マウス性決定遺伝子 Sry の全貌をついに解明
Sry に隠れた暗号コードが存在、性決定を支配する因子はまさしくコレだ!!
研究成果のポイント
・ほ乳類の性決定遺伝子 Sry が発見されて以来、 Sry は単一エキソン の遺伝子だと30年間信じられてきた。今回、マウス Sry には隠れた第2のエキソンが存在し、それは新規の性決定因子であるSRY-Tタンパク質をコードしていた。
・これまでに知られていた単一エキソン型の性決定因子SRY-Sは、マウスのメスをオスに性転換させることが難しかった。一方で、我々が見つけた新規性決定因子、SRY-Tは、効率よく性転換させることができた。このことから、SRY-Tがマウスの真の性決定因子であることが明らかになった。
・SRY-Sは、タンパク質分解をうける機能不全型であるが、第2エキソンがコードするSRY-Tは安定型であり、生体内で真の性決定因子として働くことを明らかにした。
・本研究は、ほ乳類の性決定の仕組みの解明と、性決定遺伝子の進化の理解に繋がる。
概要
大阪大学大学院生命機能研究科の宮脇慎吾招へい教員、立花誠教授らの研究グループは、マウスの性決定遺伝子 Sry にはこれまで知られていなかった"隠れエキソン"が存在し、そのエキソンは真の性決定因子であるSRY-Tをコードしていることを世界で初めて明らかにしました。
ほ乳類の性決定遺伝子である Sry は、性決定因子であるSRYタンパク質をコードしています。SRYが胎仔期の生殖腺で発現することで、ほ乳類のオス化が始まります。これがほ乳類の性決定の仕組みです 。 Sry が発見されてから30年もの間、 Sry はひとつのエキソンで構成され、ただ一種類のSRYのみをコードすると考えられていました。
今回、立花教授らの研究グループは、性が決まる時期のマウスのトランスクリプトーム を解析することにより、 Sry にはこれまで見過ごされてきた第2エキソン(隠れエキソン)が存在し、この隠れエキソンこそが新規の性決定因子であるTwo-exon typeSRY(SRY-T)をコードしていることを発見しました。この隠れエキソンをゲノム編集 により欠損させたオスのマウスはメスへと性転換しました。また逆に、SRY-Tを強制発現させたメスのマウスはオスへと性転換しました (図1) 。これらの実験により、SRY-Tが生体内で必要かつ十分な性決定因子であることが証明されました。この発見は、ほ乳類の性決定の仕組みの解明と、性決定遺伝子の進化の理解につながることが期待されます。

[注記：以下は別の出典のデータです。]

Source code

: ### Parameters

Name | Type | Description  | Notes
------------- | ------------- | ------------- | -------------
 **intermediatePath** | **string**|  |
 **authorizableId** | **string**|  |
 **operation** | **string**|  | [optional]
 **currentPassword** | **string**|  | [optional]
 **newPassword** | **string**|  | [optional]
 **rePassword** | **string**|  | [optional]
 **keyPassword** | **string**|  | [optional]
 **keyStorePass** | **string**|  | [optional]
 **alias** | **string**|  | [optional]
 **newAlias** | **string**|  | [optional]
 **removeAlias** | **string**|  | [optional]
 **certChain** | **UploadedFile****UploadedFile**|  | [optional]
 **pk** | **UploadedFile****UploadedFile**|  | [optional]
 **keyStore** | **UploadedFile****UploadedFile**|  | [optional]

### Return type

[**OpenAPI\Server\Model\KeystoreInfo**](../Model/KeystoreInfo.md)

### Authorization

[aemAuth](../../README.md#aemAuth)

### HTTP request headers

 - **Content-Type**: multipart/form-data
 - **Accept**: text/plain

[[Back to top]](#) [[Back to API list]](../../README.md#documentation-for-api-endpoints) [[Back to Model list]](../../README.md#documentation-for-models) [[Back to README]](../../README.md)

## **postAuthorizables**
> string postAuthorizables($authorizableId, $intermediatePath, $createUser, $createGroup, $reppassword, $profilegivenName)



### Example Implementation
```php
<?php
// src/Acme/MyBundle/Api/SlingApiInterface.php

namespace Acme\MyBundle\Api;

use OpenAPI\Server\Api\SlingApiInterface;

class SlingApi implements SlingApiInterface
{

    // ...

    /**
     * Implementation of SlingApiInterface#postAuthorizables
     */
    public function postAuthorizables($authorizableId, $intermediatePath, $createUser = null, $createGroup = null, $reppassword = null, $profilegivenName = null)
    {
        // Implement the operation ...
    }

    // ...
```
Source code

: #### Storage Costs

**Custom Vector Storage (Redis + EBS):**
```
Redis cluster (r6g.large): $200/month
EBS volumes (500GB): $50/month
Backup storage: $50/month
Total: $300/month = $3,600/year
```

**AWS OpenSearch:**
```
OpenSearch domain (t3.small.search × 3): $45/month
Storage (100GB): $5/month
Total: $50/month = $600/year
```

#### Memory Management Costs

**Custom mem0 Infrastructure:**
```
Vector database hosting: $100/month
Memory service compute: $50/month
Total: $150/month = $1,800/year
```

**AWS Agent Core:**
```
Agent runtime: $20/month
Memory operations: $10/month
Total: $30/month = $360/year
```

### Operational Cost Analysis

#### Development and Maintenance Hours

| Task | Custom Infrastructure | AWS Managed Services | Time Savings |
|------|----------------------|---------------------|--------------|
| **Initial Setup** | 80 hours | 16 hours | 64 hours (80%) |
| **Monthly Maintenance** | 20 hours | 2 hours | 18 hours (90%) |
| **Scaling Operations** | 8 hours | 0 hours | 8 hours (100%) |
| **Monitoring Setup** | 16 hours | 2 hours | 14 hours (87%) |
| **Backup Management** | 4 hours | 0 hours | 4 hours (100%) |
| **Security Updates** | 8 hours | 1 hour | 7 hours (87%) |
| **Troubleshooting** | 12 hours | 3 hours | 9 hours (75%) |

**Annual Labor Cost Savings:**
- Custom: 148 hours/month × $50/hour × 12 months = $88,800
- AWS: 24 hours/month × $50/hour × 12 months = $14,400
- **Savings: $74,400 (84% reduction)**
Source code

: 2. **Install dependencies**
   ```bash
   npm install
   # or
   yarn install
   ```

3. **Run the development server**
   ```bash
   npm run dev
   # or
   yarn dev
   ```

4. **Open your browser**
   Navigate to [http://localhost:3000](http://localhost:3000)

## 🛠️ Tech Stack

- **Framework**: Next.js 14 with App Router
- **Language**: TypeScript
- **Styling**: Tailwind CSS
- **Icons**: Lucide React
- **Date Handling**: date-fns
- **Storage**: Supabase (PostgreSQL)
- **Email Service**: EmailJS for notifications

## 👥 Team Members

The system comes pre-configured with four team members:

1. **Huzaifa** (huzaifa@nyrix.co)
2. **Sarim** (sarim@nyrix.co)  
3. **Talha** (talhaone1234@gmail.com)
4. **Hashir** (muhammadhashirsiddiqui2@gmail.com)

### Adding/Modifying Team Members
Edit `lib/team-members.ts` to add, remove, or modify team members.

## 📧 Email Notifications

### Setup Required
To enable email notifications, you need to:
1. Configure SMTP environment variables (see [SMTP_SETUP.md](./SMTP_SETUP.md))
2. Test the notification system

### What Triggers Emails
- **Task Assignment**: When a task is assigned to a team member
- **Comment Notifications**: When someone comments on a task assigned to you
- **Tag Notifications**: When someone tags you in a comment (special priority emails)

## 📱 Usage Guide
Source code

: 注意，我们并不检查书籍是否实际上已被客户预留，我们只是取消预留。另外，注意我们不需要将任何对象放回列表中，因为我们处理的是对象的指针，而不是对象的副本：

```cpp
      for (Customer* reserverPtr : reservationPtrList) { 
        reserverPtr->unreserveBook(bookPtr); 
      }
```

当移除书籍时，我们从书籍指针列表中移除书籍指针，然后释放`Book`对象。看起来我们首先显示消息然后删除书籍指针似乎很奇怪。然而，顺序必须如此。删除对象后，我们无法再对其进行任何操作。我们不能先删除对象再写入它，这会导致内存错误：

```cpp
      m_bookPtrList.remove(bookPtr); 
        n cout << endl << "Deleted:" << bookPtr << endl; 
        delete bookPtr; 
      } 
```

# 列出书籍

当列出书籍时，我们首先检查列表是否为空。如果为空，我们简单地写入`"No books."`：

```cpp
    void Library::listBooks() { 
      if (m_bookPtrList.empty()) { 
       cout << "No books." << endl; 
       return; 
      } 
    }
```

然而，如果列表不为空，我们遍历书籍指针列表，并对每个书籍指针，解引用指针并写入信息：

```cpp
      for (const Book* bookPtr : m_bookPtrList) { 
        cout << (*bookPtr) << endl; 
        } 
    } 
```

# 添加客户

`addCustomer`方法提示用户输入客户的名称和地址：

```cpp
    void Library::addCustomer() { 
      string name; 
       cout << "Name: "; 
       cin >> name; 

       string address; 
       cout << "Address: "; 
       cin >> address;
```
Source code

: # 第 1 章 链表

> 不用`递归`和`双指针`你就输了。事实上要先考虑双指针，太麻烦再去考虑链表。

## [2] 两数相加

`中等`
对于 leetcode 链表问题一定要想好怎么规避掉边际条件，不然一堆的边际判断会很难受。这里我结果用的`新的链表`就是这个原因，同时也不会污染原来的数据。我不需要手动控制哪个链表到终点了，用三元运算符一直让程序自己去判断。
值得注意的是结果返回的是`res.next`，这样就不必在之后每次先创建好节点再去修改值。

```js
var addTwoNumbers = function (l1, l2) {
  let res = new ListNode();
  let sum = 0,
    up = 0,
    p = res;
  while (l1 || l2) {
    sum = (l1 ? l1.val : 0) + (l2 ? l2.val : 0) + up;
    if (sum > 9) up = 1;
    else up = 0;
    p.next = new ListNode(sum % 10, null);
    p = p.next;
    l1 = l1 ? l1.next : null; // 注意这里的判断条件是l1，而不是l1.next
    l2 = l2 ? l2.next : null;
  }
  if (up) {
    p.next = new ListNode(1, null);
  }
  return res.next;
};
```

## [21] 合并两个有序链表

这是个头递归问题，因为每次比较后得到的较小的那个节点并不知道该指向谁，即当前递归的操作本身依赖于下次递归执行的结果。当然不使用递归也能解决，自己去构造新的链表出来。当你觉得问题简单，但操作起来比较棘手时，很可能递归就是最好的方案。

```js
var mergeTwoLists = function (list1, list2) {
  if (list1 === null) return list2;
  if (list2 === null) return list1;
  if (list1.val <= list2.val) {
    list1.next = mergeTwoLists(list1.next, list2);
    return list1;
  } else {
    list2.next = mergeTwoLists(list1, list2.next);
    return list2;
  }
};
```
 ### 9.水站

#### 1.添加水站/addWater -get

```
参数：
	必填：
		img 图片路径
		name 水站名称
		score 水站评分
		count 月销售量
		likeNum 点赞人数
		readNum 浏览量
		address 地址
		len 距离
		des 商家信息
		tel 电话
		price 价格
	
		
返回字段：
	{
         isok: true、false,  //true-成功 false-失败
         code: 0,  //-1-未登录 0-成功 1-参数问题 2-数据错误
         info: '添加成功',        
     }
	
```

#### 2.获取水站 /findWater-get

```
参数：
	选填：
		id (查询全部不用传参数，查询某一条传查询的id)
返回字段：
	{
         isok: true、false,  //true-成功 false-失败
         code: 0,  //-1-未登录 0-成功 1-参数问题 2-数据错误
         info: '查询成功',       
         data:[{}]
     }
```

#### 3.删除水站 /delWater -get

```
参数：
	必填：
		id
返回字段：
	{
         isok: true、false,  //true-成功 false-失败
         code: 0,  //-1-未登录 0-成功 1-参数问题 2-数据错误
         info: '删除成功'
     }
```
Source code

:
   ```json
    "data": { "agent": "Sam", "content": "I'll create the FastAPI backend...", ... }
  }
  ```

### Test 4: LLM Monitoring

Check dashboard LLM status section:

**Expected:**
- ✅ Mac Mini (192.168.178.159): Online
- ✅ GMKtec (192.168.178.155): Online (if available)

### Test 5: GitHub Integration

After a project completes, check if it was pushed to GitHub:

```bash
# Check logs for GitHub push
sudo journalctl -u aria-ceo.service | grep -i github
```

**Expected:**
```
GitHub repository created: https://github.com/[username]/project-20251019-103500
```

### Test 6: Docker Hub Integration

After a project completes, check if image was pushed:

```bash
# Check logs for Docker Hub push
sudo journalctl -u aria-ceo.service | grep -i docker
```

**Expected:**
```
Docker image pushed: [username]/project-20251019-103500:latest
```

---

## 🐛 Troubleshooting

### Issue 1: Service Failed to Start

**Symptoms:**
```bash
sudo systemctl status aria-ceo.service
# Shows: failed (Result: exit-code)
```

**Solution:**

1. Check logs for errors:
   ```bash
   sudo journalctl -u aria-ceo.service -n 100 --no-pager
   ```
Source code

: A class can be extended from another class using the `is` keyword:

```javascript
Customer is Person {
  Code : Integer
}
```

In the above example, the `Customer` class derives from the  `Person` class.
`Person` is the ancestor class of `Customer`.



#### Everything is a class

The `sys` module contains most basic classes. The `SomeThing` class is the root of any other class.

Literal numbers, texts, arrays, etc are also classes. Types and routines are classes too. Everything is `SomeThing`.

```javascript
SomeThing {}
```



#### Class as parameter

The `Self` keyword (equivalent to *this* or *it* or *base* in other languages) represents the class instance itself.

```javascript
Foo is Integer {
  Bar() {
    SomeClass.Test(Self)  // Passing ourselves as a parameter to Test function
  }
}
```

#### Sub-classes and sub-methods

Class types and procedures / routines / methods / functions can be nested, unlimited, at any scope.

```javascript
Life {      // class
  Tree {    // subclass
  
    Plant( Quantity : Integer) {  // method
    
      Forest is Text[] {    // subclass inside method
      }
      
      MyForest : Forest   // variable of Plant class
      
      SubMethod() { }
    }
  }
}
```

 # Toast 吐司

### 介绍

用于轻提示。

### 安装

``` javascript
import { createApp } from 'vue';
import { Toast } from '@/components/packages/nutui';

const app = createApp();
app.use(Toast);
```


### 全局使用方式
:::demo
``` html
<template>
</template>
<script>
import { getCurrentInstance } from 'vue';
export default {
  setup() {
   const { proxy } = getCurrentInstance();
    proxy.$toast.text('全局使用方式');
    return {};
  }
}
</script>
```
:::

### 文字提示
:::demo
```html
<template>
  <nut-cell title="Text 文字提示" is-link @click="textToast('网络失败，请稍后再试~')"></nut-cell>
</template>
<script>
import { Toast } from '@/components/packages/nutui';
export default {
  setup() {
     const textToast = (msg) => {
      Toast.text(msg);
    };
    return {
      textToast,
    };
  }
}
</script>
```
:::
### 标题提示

本研究成果は、米国科学誌「Science」に、10月2日(金)に公開されました。
図1 Sry-T を発現させることによりオスに性転換したメス(左)と Sry-T の欠損によりメスに性転換したオス(右).
研究の背景
哺乳類にはオスとメスの性があります。どのように性が決まるのかは古代ギリシア時代より議論されており、性決定の研究分野は生物学の大きなテーマのひとつです。ほ乳類の性は性染色体の組み合わせで決まることが知られています。XX型はメスになり、XY型はオスになります。1991年にKoopmanらのグループにより、Y染色体に存在する Sry が性決定遺伝子であると示されました 。すなわち、Y染色体を有していれば、 Sry が活性化することでその個体はオスになります。 Sry が発見されて以降の30年間、「 Sry は、単一のエキソンで構成される遺伝子(単一エキソン遺伝子)であり、たった一種類のタンパク質SRYをコードする」と考えられてきました。これは教科書的事実として認知され、誰も疑いを挟みませんでした。
研究の内容
Sry の隠れたエキソンを発見
今回、立花誠教授らのグループは、マウスを使った実験で、 Sry の新たなエキソンを発見しました。本グループは、これまでに Sry が発現する細胞を選択的に集める方法を確立していました。その方法を用いて、 Sry が発現する細胞の網羅的遺伝子発現解析(RNA-seq)をした結果、 Sry の近傍に未知の転写産物が存在することに気がつきました。マウスの Sry 遺伝子座には、 Sry を挟んで左右で完全に同じ配列が鏡写しに存在するパリンドローム構造があります。通常の解析方法ではパリンドローム構造に隠されて未知の転写産物は表示されません。パリンドローム構造を想定した解析方法により、はじめて未知の転写産物が描出されます (図2) 。次に、転写開始点を網羅的に解析する手法(CAGE-seq)や、転写されたRNAを長い状態のまま網羅的に解析する手法(long-read RNA-seq)などの最新の手法を用いて解析した結果、この未知の転写産物が Sry の第2のエキソン(隠れエキソン)であることを明らかにしました。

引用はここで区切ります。